[Saved data entries]
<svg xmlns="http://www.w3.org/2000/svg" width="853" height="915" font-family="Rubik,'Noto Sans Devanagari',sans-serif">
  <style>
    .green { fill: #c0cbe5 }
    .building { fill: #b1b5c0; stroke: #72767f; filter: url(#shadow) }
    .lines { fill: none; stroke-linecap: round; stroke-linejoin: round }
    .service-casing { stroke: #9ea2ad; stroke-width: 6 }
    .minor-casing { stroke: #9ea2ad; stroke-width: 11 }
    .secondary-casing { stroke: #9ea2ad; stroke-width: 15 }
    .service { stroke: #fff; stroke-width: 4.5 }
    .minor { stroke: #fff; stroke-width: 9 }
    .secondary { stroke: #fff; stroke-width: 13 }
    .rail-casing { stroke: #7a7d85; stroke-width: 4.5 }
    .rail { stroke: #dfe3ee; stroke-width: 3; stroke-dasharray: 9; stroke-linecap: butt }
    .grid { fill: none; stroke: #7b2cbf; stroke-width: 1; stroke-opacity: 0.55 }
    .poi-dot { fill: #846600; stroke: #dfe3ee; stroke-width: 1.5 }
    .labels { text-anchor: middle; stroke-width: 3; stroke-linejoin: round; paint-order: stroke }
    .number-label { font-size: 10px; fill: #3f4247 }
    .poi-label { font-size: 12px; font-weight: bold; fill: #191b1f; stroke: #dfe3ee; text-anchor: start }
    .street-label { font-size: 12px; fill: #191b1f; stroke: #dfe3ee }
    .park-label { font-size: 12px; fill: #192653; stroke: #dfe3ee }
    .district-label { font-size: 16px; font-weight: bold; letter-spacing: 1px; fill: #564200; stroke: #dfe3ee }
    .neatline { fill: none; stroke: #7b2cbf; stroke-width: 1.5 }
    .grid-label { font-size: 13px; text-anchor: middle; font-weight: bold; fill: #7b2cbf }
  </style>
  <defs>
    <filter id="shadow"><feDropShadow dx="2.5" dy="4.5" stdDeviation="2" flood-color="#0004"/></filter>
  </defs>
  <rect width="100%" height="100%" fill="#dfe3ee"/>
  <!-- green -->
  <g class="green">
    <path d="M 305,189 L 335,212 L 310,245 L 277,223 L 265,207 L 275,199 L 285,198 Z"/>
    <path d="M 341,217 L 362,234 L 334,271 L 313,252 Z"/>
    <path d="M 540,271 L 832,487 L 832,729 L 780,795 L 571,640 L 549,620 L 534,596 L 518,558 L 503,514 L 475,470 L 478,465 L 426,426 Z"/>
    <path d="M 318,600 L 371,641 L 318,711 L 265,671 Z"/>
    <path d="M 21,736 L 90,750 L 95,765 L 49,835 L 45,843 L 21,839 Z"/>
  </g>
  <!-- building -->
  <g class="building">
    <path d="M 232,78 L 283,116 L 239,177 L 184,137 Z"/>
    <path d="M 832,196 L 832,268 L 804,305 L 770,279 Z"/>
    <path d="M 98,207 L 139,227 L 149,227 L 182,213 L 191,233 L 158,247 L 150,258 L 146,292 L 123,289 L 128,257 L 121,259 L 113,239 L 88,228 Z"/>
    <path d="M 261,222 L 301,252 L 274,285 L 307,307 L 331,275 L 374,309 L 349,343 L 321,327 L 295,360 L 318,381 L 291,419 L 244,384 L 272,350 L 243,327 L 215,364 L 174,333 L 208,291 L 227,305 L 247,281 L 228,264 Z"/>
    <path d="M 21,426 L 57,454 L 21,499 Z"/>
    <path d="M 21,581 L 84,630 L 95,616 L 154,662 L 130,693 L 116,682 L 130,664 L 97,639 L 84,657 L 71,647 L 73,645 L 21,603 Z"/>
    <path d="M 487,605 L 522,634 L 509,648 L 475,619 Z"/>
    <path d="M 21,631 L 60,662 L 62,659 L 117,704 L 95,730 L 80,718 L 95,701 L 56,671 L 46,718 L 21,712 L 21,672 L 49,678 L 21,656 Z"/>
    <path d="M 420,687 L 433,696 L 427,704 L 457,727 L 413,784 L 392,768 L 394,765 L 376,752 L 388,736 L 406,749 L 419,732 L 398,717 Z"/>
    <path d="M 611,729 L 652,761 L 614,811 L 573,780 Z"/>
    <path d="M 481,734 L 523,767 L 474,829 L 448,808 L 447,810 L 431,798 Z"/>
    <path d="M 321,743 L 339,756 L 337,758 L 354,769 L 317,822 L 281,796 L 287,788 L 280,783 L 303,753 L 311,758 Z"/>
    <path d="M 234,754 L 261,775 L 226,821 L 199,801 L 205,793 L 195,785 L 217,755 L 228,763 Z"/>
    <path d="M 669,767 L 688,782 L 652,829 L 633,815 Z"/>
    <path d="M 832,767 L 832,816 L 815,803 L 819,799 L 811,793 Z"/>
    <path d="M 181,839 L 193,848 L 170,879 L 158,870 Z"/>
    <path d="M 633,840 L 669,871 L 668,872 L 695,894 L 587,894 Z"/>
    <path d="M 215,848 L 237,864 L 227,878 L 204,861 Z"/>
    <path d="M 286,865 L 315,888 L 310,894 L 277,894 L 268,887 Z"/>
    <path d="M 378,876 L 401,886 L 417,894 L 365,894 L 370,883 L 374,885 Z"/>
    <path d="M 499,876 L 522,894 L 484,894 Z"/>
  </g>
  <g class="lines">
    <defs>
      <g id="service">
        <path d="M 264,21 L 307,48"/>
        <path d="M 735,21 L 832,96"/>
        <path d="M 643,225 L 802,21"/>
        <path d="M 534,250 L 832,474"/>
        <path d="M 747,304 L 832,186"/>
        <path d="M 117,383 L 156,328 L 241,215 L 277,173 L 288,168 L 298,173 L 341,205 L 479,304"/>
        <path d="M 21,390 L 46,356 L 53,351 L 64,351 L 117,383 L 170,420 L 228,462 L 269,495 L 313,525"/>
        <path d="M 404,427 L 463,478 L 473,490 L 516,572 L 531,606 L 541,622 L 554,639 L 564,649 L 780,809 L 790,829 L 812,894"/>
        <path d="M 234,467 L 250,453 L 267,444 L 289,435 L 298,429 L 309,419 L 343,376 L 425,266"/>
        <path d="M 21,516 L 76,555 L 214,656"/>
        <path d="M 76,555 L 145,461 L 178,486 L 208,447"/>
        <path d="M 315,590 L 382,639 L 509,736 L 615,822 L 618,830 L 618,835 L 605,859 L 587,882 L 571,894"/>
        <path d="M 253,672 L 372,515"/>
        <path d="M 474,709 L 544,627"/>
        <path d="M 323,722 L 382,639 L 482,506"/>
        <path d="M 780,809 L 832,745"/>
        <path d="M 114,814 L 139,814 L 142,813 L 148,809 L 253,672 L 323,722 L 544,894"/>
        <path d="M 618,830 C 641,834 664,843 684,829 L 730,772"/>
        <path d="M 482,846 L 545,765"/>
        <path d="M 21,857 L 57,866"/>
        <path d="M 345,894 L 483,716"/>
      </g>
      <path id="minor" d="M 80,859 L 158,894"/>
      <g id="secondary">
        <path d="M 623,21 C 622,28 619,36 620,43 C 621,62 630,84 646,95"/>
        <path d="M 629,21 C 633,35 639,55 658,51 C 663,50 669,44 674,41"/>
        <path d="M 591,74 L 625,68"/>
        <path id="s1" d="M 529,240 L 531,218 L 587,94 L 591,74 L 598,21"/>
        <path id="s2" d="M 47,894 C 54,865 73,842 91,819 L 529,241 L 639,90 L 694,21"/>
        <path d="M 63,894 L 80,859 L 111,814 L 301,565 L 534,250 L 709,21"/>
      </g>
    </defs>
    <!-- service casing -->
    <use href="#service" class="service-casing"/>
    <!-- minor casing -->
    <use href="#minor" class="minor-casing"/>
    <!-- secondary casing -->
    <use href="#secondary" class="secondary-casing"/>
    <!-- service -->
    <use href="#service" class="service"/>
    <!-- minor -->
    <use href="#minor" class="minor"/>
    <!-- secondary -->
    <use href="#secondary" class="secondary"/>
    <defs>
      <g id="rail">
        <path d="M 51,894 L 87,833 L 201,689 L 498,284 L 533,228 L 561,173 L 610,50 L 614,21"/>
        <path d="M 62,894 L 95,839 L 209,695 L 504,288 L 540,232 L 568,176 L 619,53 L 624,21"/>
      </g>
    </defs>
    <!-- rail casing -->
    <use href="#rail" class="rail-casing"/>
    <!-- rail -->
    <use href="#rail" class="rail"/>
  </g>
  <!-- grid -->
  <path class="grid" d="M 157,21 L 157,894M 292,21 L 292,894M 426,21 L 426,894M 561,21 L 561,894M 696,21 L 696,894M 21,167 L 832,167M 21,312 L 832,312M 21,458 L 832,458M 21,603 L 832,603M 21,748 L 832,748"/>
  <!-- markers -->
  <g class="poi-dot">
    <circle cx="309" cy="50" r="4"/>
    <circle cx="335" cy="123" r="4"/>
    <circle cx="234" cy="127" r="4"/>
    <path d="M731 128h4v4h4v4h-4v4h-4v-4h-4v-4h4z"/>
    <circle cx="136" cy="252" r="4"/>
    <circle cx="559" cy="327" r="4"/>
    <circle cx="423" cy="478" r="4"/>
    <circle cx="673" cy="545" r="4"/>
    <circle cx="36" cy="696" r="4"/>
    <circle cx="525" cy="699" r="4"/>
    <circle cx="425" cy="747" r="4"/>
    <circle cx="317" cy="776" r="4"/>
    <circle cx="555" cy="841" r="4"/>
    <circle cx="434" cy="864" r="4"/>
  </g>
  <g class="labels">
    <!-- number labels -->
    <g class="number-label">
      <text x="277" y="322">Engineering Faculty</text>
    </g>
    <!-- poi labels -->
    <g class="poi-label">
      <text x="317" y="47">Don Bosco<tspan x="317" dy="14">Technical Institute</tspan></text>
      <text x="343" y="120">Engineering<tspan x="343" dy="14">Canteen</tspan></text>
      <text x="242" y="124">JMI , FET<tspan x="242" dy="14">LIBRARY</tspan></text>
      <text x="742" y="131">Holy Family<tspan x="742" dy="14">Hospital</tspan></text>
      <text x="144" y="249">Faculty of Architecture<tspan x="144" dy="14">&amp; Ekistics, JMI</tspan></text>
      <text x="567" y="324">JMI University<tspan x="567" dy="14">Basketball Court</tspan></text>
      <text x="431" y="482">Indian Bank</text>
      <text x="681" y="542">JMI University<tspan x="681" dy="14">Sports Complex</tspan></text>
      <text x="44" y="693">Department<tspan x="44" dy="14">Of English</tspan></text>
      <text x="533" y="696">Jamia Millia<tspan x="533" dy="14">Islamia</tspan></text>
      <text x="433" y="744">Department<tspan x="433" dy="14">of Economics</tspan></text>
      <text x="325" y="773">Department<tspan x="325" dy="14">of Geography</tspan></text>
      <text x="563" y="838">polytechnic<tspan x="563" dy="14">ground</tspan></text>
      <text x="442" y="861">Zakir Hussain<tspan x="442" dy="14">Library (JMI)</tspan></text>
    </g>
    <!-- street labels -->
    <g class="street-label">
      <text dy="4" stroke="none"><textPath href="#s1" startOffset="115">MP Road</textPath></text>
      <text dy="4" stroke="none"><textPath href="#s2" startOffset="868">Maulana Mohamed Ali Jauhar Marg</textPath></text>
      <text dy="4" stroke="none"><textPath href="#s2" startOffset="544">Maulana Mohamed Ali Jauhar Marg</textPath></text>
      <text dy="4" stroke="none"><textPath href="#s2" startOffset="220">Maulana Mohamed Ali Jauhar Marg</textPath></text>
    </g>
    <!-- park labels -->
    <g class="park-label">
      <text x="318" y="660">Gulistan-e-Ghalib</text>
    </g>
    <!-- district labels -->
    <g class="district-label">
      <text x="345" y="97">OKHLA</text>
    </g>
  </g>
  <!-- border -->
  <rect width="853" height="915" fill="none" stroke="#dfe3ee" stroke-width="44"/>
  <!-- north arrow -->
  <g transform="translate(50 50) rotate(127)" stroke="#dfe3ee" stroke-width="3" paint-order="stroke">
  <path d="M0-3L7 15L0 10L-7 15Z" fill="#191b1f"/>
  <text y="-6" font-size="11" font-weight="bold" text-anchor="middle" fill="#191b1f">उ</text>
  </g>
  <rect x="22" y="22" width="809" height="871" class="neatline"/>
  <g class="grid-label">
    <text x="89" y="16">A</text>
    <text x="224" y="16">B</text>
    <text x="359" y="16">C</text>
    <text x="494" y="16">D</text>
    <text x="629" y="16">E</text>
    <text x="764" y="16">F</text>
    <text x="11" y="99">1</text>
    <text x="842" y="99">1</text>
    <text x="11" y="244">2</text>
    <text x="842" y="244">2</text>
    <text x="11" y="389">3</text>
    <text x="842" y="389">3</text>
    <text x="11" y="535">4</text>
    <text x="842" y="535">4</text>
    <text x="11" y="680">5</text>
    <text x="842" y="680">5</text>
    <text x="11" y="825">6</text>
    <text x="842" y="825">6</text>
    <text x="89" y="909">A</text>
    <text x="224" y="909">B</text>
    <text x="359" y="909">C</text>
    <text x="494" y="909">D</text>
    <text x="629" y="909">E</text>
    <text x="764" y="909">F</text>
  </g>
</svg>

**Goal of the exercise**
Find the string "lines" in the records, then copy each line where it occurs.

**Output**
    .lines { fill: none; stroke-linecap: round; stroke-linejoin: round }
  <g class="lines">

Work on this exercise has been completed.